>> BEGIN Material provided

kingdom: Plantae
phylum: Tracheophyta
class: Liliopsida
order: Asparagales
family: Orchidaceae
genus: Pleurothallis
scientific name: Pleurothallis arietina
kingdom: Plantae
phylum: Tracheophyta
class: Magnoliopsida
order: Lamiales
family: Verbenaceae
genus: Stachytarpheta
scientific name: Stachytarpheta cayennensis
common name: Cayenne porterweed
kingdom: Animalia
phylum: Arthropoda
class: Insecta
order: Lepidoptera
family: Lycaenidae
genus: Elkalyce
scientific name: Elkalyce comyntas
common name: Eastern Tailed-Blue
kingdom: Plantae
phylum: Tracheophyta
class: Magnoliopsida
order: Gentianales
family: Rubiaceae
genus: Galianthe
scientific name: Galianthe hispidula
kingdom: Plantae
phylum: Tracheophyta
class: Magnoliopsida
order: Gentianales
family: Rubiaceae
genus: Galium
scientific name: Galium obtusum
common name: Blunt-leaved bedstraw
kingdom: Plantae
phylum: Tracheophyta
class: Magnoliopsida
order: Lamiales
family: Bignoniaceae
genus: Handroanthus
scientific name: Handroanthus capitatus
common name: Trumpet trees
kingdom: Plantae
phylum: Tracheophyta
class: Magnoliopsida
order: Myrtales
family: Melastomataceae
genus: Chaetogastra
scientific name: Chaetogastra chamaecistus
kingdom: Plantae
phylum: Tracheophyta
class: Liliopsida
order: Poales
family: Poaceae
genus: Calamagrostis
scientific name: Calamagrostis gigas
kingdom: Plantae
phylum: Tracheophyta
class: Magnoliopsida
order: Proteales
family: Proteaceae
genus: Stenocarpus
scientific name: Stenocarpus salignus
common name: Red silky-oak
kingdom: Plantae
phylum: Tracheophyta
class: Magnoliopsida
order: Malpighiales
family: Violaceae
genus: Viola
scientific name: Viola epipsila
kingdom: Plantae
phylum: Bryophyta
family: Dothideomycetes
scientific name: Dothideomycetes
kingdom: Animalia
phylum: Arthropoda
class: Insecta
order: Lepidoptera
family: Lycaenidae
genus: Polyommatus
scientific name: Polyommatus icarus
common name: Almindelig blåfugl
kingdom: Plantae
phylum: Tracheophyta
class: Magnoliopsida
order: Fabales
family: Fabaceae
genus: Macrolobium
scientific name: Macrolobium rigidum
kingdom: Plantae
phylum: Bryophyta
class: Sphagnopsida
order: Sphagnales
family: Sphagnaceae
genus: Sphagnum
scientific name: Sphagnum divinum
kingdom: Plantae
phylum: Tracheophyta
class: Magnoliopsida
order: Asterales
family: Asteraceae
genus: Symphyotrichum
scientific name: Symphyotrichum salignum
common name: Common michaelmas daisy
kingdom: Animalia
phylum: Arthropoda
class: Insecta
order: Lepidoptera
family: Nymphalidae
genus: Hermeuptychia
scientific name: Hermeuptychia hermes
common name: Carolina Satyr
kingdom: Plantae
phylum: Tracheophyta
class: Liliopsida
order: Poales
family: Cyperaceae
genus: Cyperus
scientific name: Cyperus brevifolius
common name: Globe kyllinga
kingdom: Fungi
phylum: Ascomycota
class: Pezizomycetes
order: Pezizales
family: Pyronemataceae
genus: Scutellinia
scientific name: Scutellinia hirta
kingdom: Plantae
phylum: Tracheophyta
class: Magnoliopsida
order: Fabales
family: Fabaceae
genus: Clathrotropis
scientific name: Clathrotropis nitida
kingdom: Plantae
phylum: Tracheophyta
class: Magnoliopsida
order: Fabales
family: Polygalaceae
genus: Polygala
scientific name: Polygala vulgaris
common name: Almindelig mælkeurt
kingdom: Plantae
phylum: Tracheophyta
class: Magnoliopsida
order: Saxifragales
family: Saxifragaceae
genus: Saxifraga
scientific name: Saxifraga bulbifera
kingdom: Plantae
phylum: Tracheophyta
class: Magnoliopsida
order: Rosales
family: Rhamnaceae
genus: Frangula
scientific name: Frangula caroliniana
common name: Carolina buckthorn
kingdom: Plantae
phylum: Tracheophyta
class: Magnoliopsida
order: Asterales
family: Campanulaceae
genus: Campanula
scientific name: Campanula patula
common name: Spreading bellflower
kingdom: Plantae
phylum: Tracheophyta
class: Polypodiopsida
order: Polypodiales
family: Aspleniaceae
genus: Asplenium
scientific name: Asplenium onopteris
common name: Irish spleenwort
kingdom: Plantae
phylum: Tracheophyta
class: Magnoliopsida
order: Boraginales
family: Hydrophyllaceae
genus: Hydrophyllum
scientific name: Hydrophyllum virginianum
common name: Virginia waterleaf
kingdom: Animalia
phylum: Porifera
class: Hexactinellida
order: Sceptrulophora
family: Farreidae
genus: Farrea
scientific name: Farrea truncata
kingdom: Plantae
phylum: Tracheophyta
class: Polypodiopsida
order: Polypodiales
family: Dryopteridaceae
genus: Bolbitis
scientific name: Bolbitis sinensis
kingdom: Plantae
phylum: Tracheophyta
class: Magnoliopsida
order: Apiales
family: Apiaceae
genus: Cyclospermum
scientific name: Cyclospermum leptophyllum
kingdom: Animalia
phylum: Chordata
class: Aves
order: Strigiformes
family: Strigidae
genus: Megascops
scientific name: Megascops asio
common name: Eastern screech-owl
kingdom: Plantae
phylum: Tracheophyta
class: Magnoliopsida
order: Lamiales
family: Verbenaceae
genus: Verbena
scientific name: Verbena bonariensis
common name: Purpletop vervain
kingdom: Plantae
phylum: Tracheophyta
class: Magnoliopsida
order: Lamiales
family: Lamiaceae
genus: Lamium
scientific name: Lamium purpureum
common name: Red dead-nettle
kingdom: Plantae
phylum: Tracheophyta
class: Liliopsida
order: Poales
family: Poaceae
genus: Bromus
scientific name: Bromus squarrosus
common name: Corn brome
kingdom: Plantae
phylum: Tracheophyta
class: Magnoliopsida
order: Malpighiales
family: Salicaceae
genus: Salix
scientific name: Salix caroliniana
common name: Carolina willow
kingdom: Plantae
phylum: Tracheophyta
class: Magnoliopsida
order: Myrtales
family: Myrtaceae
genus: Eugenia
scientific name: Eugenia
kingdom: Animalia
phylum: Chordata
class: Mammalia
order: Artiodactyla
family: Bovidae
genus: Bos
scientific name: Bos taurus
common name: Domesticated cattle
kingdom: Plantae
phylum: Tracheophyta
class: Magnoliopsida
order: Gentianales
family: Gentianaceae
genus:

>> END Material provided

*Do this:*
Update the lines in the data above by changing every "common name" to "everyday name", leaving everything else untouched.

*Exercise result:*
kingdom: Plantae
phylum: Tracheophyta
class: Liliopsida
order: Asparagales
family: Orchidaceae
genus: Pleurothallis
scientific name: Pleurothallis arietina
kingdom: Plantae
phylum: Tracheophyta
class: Magnoliopsida
order: Lamiales
family: Verbenaceae
genus: Stachytarpheta
scientific name: Stachytarpheta cayennensis
everyday name: Cayenne porterweed
kingdom: Animalia
phylum: Arthropoda
class: Insecta
order: Lepidoptera
family: Lycaenidae
genus: Elkalyce
scientific name: Elkalyce comyntas
everyday name: Eastern Tailed-Blue
kingdom: Plantae
phylum: Tracheophyta
class: Magnoliopsida
order: Gentianales
family: Rubiaceae
genus: Galianthe
scientific name: Galianthe hispidula
kingdom: Plantae
phylum: Tracheophyta
class: Magnoliopsida
order: Gentianales
family: Rubiaceae
genus: Galium
scientific name: Galium obtusum
everyday name: Blunt-leaved bedstraw
kingdom: Plantae
phylum: Tracheophyta
class: Magnoliopsida
order: Lamiales
family: Bignoniaceae
genus: Handroanthus
scientific name: Handroanthus capitatus
everyday name: Trumpet trees
kingdom: Plantae
phylum: Tracheophyta
class: Magnoliopsida
order: Myrtales
family: Melastomataceae
genus: Chaetogastra
scientific name: Chaetogastra chamaecistus
kingdom: Plantae
phylum: Tracheophyta
class: Liliopsida
order: Poales
family: Poaceae
genus: Calamagrostis
scientific name: Calamagrostis gigas
kingdom: Plantae
phylum: Tracheophyta
class: Magnoliopsida
order: Proteales
family: Proteaceae
genus: Stenocarpus
scientific name: Stenocarpus salignus
everyday name: Red silky-oak
kingdom: Plantae
phylum: Tracheophyta
class: Magnoliopsida
order: Malpighiales
family: Violaceae
genus: Viola
scientific name: Viola epipsila
kingdom: Plantae
phylum: Bryophyta
family: Dothideomycetes
scientific name: Dothideomycetes
kingdom: Animalia
phylum: Arthropoda
class: Insecta
order: Lepidoptera
family: Lycaenidae
genus: Polyommatus
scientific name: Polyommatus icarus
everyday name: Almindelig blåfugl
kingdom: Plantae
phylum: Tracheophyta
class: Magnoliopsida
order: Fabales
family: Fabaceae
genus: Macrolobium
scientific name: Macrolobium rigidum
kingdom: Plantae
phylum: Bryophyta
class: Sphagnopsida
order: Sphagnales
family: Sphagnaceae
genus: Sphagnum
scientific name: Sphagnum divinum
kingdom: Plantae
phylum: Tracheophyta
class: Magnoliopsida
order: Asterales
family: Asteraceae
genus: Symphyotrichum
scientific name: Symphyotrichum salignum
everyday name: Common michaelmas daisy
kingdom: Animalia
phylum: Arthropoda
class: Insecta
order: Lepidoptera
family: Nymphalidae
genus: Hermeuptychia
scientific name: Hermeuptychia hermes
everyday name: Carolina Satyr
kingdom: Plantae
phylum: Tracheophyta
class: Liliopsida
order: Poales
family: Cyperaceae
genus: Cyperus
scientific name: Cyperus brevifolius
everyday name: Globe kyllinga
kingdom: Fungi
phylum: Ascomycota
class: Pezizomycetes
order: Pezizales
family: Pyronemataceae
genus: Scutellinia
scientific name: Scutellinia hirta
kingdom: Plantae
phylum: Tracheophyta
class: Magnoliopsida
order: Fabales
family: Fabaceae
genus: Clathrotropis
scientific name: Clathrotropis nitida
kingdom: Plantae
phylum: Tracheophyta
class: Magnoliopsida
order: Fabales
family: Polygalaceae
genus: Polygala
scientific name: Polygala vulgaris
everyday name: Almindelig mælkeurt
kingdom: Plantae
phylum: Tracheophyta
class: Magnoliopsida
order: Saxifragales
family: Saxifragaceae
genus: Saxifraga
scientific name: Saxifraga bulbifera
kingdom: Plantae
phylum: Tracheophyta
class: Magnoliopsida
order: Rosales
family: Rhamnaceae
genus: Frangula
scientific name: Frangula caroliniana
everyday name: Carolina buckthorn
kingdom: Plantae
phylum: Tracheophyta
class: Magnoliopsida
order: Asterales
family: Campanulaceae
genus: Campanula
scientific name: Campanula patula
everyday name: Spreading bellflower
kingdom: Plantae
phylum: Tracheophyta
class: Polypodiopsida
order: Polypodiales
family: Aspleniaceae
genus: Asplenium
scientific name: Asplenium onopteris
everyday name: Irish spleenwort
kingdom: Plantae
phylum: Tracheophyta
class: Magnoliopsida
order: Boraginales
family: Hydrophyllaceae
genus: Hydrophyllum
scientific name: Hydrophyllum virginianum
everyday name: Virginia waterleaf
kingdom: Animalia
phylum: Porifera
class: Hexactinellida
order: Sceptrulophora
family: Farreidae
genus: Farrea
scientific name: Farrea truncata
kingdom: Plantae
phylum: Tracheophyta
class: Polypodiopsida
order: Polypodiales
family: Dryopteridaceae
genus: Bolbitis
scientific name: Bolbitis sinensis
kingdom: Plantae
phylum: Tracheophyta
class: Magnoliopsida
order: Apiales
family: Apiaceae
genus: Cyclospermum
scientific name: Cyclospermum leptophyllum
kingdom: Animalia
phylum: Chordata
class: Aves
order: Strigiformes
family: Strigidae
genus: Megascops
scientific name: Megascops asio
everyday name: Eastern screech-owl
kingdom: Plantae
phylum: Tracheophyta
class: Magnoliopsida
order: Lamiales
family: Verbenaceae
genus: Verbena
scientific name: Verbena bonariensis
everyday name: Purpletop vervain
kingdom: Plantae
phylum: Tracheophyta
class: Magnoliopsida
order: Lamiales
family: Lamiaceae
genus: Lamium
scientific name: Lamium purpureum
everyday name: Red dead-nettle
kingdom: Plantae
phylum: Tracheophyta
class: Liliopsida
order: Poales
family: Poaceae
genus: Bromus
scientific name: Bromus squarrosus
everyday name: Corn brome
kingdom: Plantae
phylum: Tracheophyta
class: Magnoliopsida
order: Malpighiales
family: Salicaceae
genus: Salix
scientific name: Salix caroliniana
everyday name: Carolina willow
kingdom: Plantae
phylum: Tracheophyta
class: Magnoliopsida
order: Myrtales
family: Myrtaceae
genus: Eugenia
scientific name: Eugenia
kingdom: Animalia
phylum: Chordata
class: Mammalia
order: Artiodactyla
family: Bovidae
genus: Bos
scientific name: Bos taurus
everyday name: Domesticated cattle
kingdom: Plantae
phylum: Tracheophyta
class: Magnoliopsida
order: Gentianales
family: Gentianaceae
genus:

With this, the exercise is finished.